# Asian Cookbooks?



## GlassFlanders (Feb 27, 2016)

Does anyone have suggestions for cookbooks that have some standard Chinese/Indian staple food recipes along with some more interesting stuff?

They would have to be in English by the way...

Thanks for any and all suggestions!
Julian


----------



## chinacats (Feb 27, 2016)

660 curries by Raghavan Iyer is an excellent place to start for Indian...covers technique as well as recipes...


----------



## Von blewitt (Feb 27, 2016)

Asian Food by Charmaine Solomon


----------



## MontezumaBoy (Feb 27, 2016)

Couple of Chinese specific off the top of my head;

Revolutionary Chinese Cookbook: Recipes from Hunan Province & Land of Plenty: A Treasury of Authentic Sichuan Cooking both by Fuchsia Dunlop

Another all round book that I find very resourceful for differentiating flavor profiles of the area; 

Southeast Asian Flavors: Adventures in Cooking the Foods of Thailand, Vietnam, Malaysia & Singapore by Robert Danhi (CIA instructor) - this a great overview and visual book IMO ... not Chinese or Indian though sorry but you said "other interesting"

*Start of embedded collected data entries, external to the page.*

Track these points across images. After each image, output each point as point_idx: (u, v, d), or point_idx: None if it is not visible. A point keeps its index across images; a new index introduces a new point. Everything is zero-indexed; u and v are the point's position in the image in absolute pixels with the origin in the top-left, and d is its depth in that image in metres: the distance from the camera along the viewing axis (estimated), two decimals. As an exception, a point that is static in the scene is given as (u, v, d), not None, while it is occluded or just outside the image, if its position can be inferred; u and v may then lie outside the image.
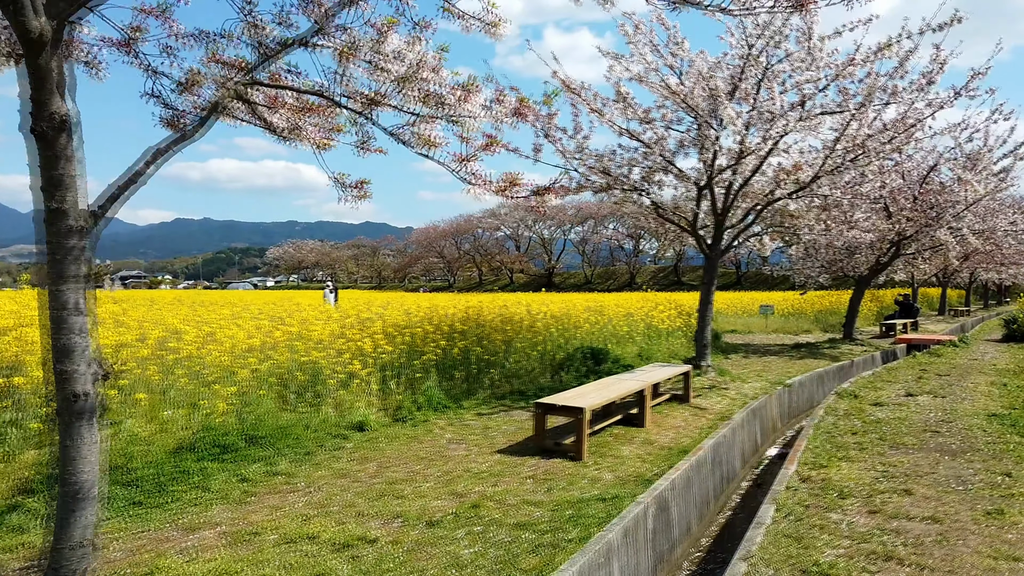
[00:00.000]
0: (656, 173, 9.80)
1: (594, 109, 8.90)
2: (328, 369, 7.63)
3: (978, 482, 5.43)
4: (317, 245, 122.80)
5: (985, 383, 10.98)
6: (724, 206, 10.08)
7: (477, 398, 8.85)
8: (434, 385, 8.62)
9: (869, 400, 9.33)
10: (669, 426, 7.53)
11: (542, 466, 5.79)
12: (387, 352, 8.36)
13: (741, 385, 9.86)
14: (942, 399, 9.42)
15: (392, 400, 7.95)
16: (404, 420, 7.51)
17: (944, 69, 8.25)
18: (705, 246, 10.12)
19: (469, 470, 5.65)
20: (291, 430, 6.46)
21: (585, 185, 9.55)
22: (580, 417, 5.97)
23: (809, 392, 11.67)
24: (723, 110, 8.17)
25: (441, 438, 6.82)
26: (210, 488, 5.12)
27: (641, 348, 13.38)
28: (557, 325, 12.30)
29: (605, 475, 5.63)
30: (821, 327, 22.59)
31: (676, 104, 9.17)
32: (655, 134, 9.16)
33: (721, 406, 8.66)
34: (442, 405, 8.14)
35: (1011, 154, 15.03)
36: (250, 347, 7.79)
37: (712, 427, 7.53)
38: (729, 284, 72.58)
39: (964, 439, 7.00)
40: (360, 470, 5.68)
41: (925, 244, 15.64)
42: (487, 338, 10.18)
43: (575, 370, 10.96)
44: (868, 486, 5.39)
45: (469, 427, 7.32)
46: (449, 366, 9.43)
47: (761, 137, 8.68)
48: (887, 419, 8.00)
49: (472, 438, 6.82)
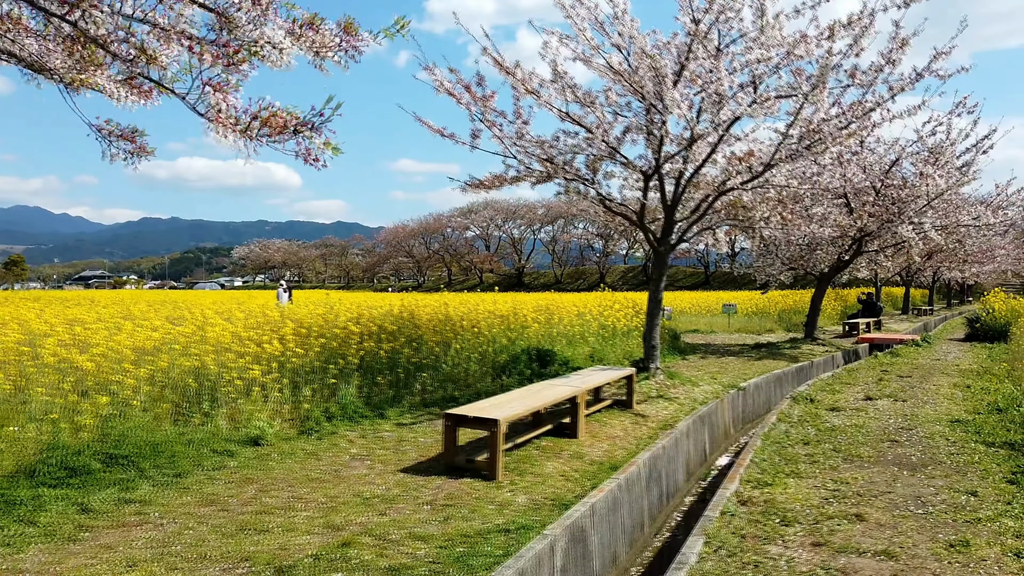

Once I get home will see if others are worth noting and I'm sure others will chime in!


----------



## 9mmbhp (Feb 27, 2016)

Definitely look into Fuschia Dunlop's Chinese cookbooks. 'Every Grain of Rice' contains many classics.

The The Woks Of Life blog is worth exploring too, very detailed recipes with extensive photos and commentary. The Ma Po Tofu and Dan Dan Noodles were impressive and their take on chile oil is awesome, esp. with the smashed cucumber salad.


----------



## scotchef38 (Feb 27, 2016)

Von blewitt said:


> Asian Food by Charmaine Solomon



+1 a great book


----------



## GlassFlanders (Feb 27, 2016)

Thanks for all the suggestions! I am going to get to finding these.


----------



## TimoNieminen (Feb 28, 2016)

Some good Chinese cookbooks not yet mentioned:
http://www.amazon.com/dp/1742705308/?tag=skimlinks_replacement-20
http://www.amazon.com/dp/1579653014/?tag=skimlinks_replacement-20
http://www.amazon.com/dp/1741966019/?tag=skimlinks_replacement-20

But Dunlop, Every Grain of Rice is an excellent book to start with. Solomon is a bit Westernised, otherwise excellent.


----------



## Noodle Soup (Feb 28, 2016)

Anything by Dunlop for sure. She was the inspiration for my own time in a Sichuan cooking school. I like Grace Young's books too but she is a friend of mine.


----------



## fimbulvetr (Feb 29, 2016)

I picked up http://www.amazon.com/dp/0743203127/?tag=skimlinks_replacement-20 a few years back and have been pleasantly surprised how often I return to it.


----------



## superk17 (Mar 23, 2016)

Any book by Fuchsia Dunlop is great! Also I enjoyed Grace Young book and her website, though she focuses on using a wok and a lot of recipies are designed for the wok I found it very helpful especially for the beginner.


----------